Theater pact tackles thorny issue of tours
The commercial theater industry issued a collective sigh of relief Tuesday over the tentative agreement on a new four-year contract for actors who are employed on Broadway and in Broadway-derived tours. Broadway and its touring productions might have closed for an expensive strike if the agreement had not been reached.
“I’m thrilled,” said Actors’ Equity council member Vernon Willett. “The union wanted a contract, not a strike.”
“It’s a win-win situation,” said Martin Wiviott, the L.A. general manager of the Broadway power Nederlander Theatricals.
Details continued to be hashed out Tuesday, but the general shape of the agreement became known from sources close to both sides, who would not speak for attribution.
The most contentious issue had been the contract terms for touring productions. In recent years, Broadway producers have licensed touring rights for an increasing number of their shows to other producers who don’t use Equity contracts. The union’s single production contract -- which was used on tours as well as on Broadway -- was too costly, the producers contended.
The new agreement would set up seven tiers of wage scales within the production contract, allowing potentially less successful productions to use the lower tiers while blockbusters still use the full contract.

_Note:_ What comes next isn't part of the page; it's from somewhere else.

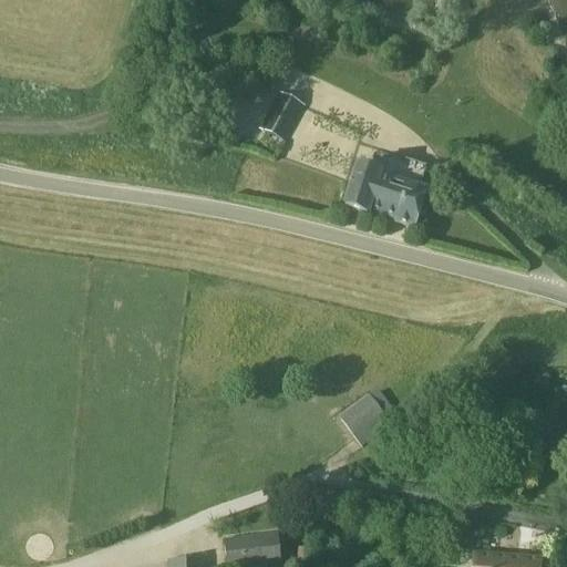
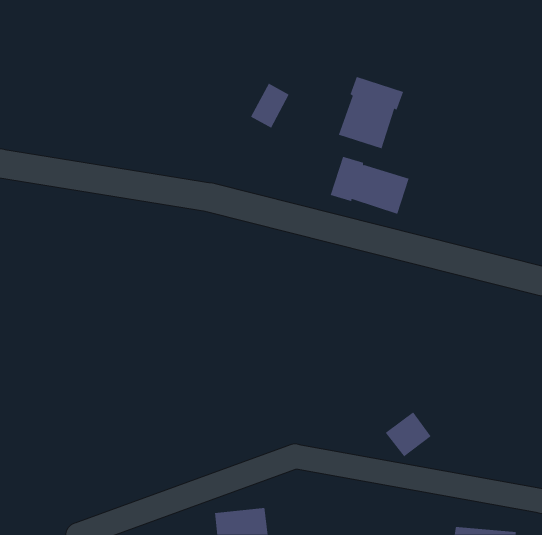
building: none -> [338,76,404,149]
building: [343,394,392,442] -> [385,412,431,457]

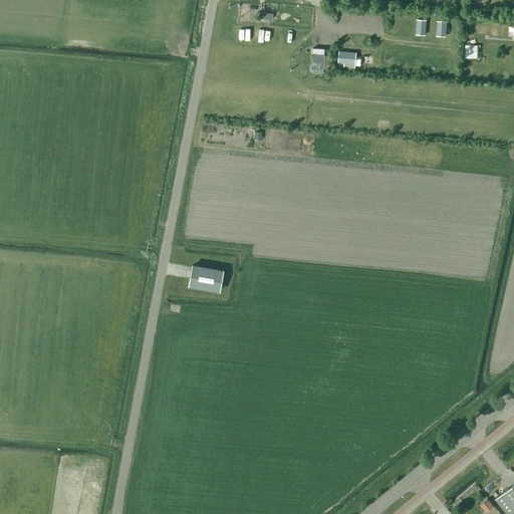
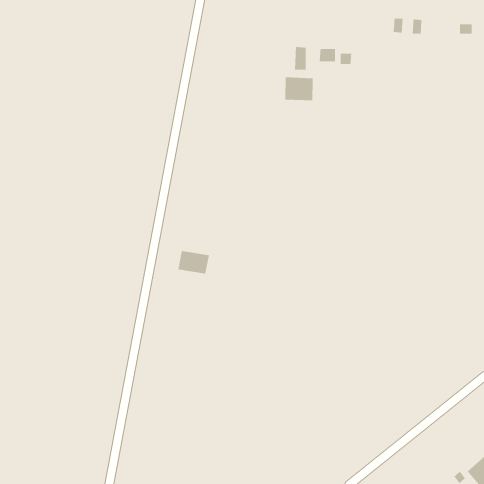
building: none -> [285,77,313,101]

Probably the most decisive factor that will determine a production’s placement on the tiers will be the size of the return that local presenters -- such as the Nederlander company’s Broadway/LA or Center Theatre Group in Los Angeles -- guarantee to the producers. That figure (usually between $200,000 and $350,000 a week in a major market) is hammered out in the negotiations between producers and presenters, based on a tour’s perceived commercial appeal.
Ken Gentry, whose NETworks company produces the non-Equity tour of “Oklahoma!” that recently played the Orange County Performing Arts Center and is scheduled to play the Pantages Theatre in Hollywood next January, said Tuesday that the tour would have been on an Equity contract if a tier system had been available.
The “Oklahoma!” tour probably won’t switch to an Equity contract for the duration of its run, he said, because “we have a full cast of [non-Equity] people we’re pleased with.”
Still, he said that nonunion tours might eventually vanish from the 70 major markets where tours usually play at least a week. In the 230 smaller markets where tours play only half-weeks or even one-night stands, non-Equity casts will probably continue performing, Gentry said. And foreign markets are another potential source of audiences for non-Equity tours.
Most professional theaters in the Southland are nonprofit institutions that already operate on lower-paying Equity contracts. But if agreement had not been reached and Equity had launched a strike, it probably would have darkened such currently local tours as “Thoroughly Modern Millie” and “Hairspray” as well as most of Broadway.
The formal ratification process could take at least four weeks. The agreement will be submitted to the Equity board and the executive board of the League of American Theatres and Producers later this week. Assuming the Equity board approves it, it will then go to a vote, conducted by mail, of 6,000 members of Equity who have worked under the production contract during the last eight years.